Stored items
_ _ _ _ _

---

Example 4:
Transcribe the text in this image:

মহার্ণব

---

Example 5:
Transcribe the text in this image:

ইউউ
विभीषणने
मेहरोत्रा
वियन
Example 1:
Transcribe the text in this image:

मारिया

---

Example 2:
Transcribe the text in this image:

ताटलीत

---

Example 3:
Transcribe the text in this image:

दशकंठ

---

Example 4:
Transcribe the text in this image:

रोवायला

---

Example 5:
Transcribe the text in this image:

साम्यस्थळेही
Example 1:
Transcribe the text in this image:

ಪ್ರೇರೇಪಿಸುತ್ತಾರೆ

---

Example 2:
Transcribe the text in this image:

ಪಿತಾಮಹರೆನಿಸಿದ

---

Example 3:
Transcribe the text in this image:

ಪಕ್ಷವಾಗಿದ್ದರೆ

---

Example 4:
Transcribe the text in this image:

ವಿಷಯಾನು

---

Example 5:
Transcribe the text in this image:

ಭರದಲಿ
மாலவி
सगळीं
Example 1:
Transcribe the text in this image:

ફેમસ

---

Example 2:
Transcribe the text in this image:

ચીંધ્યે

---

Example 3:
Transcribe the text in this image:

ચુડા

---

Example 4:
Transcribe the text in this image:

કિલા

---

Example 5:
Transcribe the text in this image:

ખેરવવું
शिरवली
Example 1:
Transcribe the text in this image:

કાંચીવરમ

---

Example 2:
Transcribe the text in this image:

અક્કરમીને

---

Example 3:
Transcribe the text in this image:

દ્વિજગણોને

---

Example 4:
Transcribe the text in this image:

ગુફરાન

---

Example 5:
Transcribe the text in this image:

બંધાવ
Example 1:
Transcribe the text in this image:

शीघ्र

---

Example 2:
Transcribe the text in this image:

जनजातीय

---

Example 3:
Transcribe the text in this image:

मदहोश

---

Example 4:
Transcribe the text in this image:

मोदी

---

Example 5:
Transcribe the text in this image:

_ _ _ _ _

WORK TO BE COMPLETED: When you write the entries out again, keep every word and mark exactly as it is.

SOLUTION TO THE EXERCISE:
---

Example 4:
Transcribe the text in this image:

মহার্ণব

---

Example 5:
Transcribe the text in this image:

ইউউ
विभीषणने
मेहरोत्रा
वियन
Example 1:
Transcribe the text in this image:

मारिया

---

Example 2:
Transcribe the text in this image:

ताटलीत

---

Example 3:
Transcribe the text in this image:

दशकंठ

---

Example 4:
Transcribe the text in this image:

रोवायला

---

Example 5:
Transcribe the text in this image:

साम्यस्थळेही
Example 1:
Transcribe the text in this image:

ಪ್ರೇರೇಪಿಸುತ್ತಾರೆ

---

Example 2:
Transcribe the text in this image:

ಪಿತಾಮಹರೆನಿಸಿದ

---

Example 3:
Transcribe the text in this image:

ಪಕ್ಷವಾಗಿದ್ದರೆ

---

Example 4:
Transcribe the text in this image:

ವಿಷಯಾನು

---

Example 5:
Transcribe the text in this image:

ಭರದಲಿ
மாலவி
सगळीं
Example 1:
Transcribe the text in this image:

ફેમસ

---

Example 2:
Transcribe the text in this image:

ચીંધ્યે

---

Example 3:
Transcribe the text in this image:

ચુડા

---

Example 4:
Transcribe the text in this image:

કિલા

---

Example 5:
Transcribe the text in this image:

ખેરવવું
शिरवली
Example 1:
Transcribe the text in this image:

કાંચીવરમ

---

Example 2:
Transcribe the text in this image:

અક્કરમીને

---

Example 3:
Transcribe the text in this image:

દ્વિજગણોને

---

Example 4:
Transcribe the text in this image:

ગુફરાન

---

Example 5:
Transcribe the text in this image:

બંધાવ
Example 1:
Transcribe the text in this image:

शीघ्र

---

Example 2:
Transcribe the text in this image:

जनजातीय

---

Example 3:
Transcribe the text in this image:

मदहोश

---

Example 4:
Transcribe the text in this image:

मोदी

---

Example 5:
Transcribe the text in this image:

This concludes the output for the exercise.